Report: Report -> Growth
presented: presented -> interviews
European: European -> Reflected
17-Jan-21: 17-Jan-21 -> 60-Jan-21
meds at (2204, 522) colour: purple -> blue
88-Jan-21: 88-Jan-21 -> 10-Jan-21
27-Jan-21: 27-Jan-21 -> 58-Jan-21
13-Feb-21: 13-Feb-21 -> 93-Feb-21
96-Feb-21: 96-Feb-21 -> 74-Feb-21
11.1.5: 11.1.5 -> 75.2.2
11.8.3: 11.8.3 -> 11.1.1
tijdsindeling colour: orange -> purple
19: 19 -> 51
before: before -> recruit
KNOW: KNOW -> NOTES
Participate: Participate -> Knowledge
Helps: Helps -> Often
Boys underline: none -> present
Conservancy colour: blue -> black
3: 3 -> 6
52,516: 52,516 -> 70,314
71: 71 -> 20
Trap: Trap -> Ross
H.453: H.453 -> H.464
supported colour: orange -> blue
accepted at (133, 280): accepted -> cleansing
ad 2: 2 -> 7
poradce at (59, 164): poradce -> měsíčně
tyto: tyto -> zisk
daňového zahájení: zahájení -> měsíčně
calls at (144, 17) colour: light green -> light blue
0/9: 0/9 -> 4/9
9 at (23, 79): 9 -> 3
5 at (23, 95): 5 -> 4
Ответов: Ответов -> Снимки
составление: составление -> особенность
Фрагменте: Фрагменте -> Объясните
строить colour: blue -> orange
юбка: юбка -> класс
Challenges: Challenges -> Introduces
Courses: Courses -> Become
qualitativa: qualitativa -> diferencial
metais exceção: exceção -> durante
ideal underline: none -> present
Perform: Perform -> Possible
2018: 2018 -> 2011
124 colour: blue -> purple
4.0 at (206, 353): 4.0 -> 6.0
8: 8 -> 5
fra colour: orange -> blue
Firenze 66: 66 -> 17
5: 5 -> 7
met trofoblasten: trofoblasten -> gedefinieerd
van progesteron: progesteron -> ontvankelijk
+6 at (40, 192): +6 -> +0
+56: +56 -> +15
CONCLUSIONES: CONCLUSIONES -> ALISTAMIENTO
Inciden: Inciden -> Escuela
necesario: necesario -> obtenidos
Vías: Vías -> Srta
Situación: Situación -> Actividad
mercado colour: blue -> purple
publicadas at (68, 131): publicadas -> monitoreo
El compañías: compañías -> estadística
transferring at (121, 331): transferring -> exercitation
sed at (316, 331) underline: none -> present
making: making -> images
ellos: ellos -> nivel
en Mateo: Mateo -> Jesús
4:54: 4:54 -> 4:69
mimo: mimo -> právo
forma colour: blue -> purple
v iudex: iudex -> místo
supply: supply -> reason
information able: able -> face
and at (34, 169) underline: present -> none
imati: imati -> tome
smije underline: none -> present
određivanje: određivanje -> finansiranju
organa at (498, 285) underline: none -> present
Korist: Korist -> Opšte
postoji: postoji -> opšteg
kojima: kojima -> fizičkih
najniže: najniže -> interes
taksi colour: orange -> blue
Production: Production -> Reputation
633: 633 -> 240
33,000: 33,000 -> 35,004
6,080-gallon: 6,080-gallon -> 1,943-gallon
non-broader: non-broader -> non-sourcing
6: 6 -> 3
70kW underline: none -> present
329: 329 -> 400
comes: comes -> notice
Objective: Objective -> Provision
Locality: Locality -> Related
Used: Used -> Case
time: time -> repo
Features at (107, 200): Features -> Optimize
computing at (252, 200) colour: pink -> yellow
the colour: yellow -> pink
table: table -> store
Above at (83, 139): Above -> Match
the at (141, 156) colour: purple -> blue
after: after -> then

----------

**TASK INSTRUCTIONS**
Print every line of the entries above again, unchanged and in the same order, from the first line to the last.

**SOLUTION TO THE EXERCISE**
Report: Report -> Growth
presented: presented -> interviews
European: European -> Reflected
17-Jan-21: 17-Jan-21 -> 60-Jan-21
meds at (2204, 522) colour: purple -> blue
88-Jan-21: 88-Jan-21 -> 10-Jan-21
27-Jan-21: 27-Jan-21 -> 58-Jan-21
13-Feb-21: 13-Feb-21 -> 93-Feb-21
96-Feb-21: 96-Feb-21 -> 74-Feb-21
11.1.5: 11.1.5 -> 75.2.2
11.8.3: 11.8.3 -> 11.1.1
tijdsindeling colour: orange -> purple
19: 19 -> 51
before: before -> recruit
KNOW: KNOW -> NOTES
Participate: Participate -> Knowledge
Helps: Helps -> Often
Boys underline: none -> present
Conservancy colour: blue -> black
3: 3 -> 6
52,516: 52,516 -> 70,314
71: 71 -> 20
Trap: Trap -> Ross
H.453: H.453 -> H.464
supported colour: orange -> blue
accepted at (133, 280): accepted -> cleansing
ad 2: 2 -> 7
poradce at (59, 164): poradce -> měsíčně
tyto: tyto -> zisk
daňového zahájení: zahájení -> měsíčně
calls at (144, 17) colour: light green -> light blue
0/9: 0/9 -> 4/9
9 at (23, 79): 9 -> 3
5 at (23, 95): 5 -> 4
Ответов: Ответов -> Снимки
составление: составление -> особенность
Фрагменте: Фрагменте -> Объясните
строить colour: blue -> orange
юбка: юбка -> класс
Challenges: Challenges -> Introduces
Courses: Courses -> Become
qualitativa: qualitativa -> diferencial
metais exceção: exceção -> durante
ideal underline: none -> present
Perform: Perform -> Possible
2018: 2018 -> 2011
124 colour: blue -> purple
4.0 at (206, 353): 4.0 -> 6.0
8: 8 -> 5
fra colour: orange -> blue
Firenze 66: 66 -> 17
5: 5 -> 7
met trofoblasten: trofoblasten -> gedefinieerd
van progesteron: progesteron -> ontvankelijk
+6 at (40, 192): +6 -> +0
+56: +56 -> +15
CONCLUSIONES: CONCLUSIONES -> ALISTAMIENTO
Inciden: Inciden -> Escuela
necesario: necesario -> obtenidos
Vías: Vías -> Srta
Situación: Situación -> Actividad
mercado colour: blue -> purple
publicadas at (68, 131): publicadas -> monitoreo
El compañías: compañías -> estadística
transferring at (121, 331): transferring -> exercitation
sed at (316, 331) underline: none -> present
making: making -> images
ellos: ellos -> nivel
en Mateo: Mateo -> Jesús
4:54: 4:54 -> 4:69
mimo: mimo -> právo
forma colour: blue -> purple
v iudex: iudex -> místo
supply: supply -> reason
information able: able -> face
and at (34, 169) underline: present -> none
imati: imati -> tome
smije underline: none -> present
određivanje: određivanje -> finansiranju
organa at (498, 285) underline: none -> present
Korist: Korist -> Opšte
postoji: postoji -> opšteg
kojima: kojima -> fizičkih
najniže: najniže -> interes
taksi colour: orange -> blue
Production: Production -> Reputation
633: 633 -> 240
33,000: 33,000 -> 35,004
6,080-gallon: 6,080-gallon -> 1,943-gallon
non-broader: non-broader -> non-sourcing
6: 6 -> 3
70kW underline: none -> present
329: 329 -> 400
comes: comes -> notice
Objective: Objective -> Provision
Locality: Locality -> Related
Used: Used -> Case
time: time -> repo
Features at (107, 200): Features -> Optimize
computing at (252, 200) colour: pink -> yellow
the colour: yellow -> pink
table: table -> store
Above at (83, 139): Above -> Match
the at (141, 156) colour: purple -> blue
after: after -> then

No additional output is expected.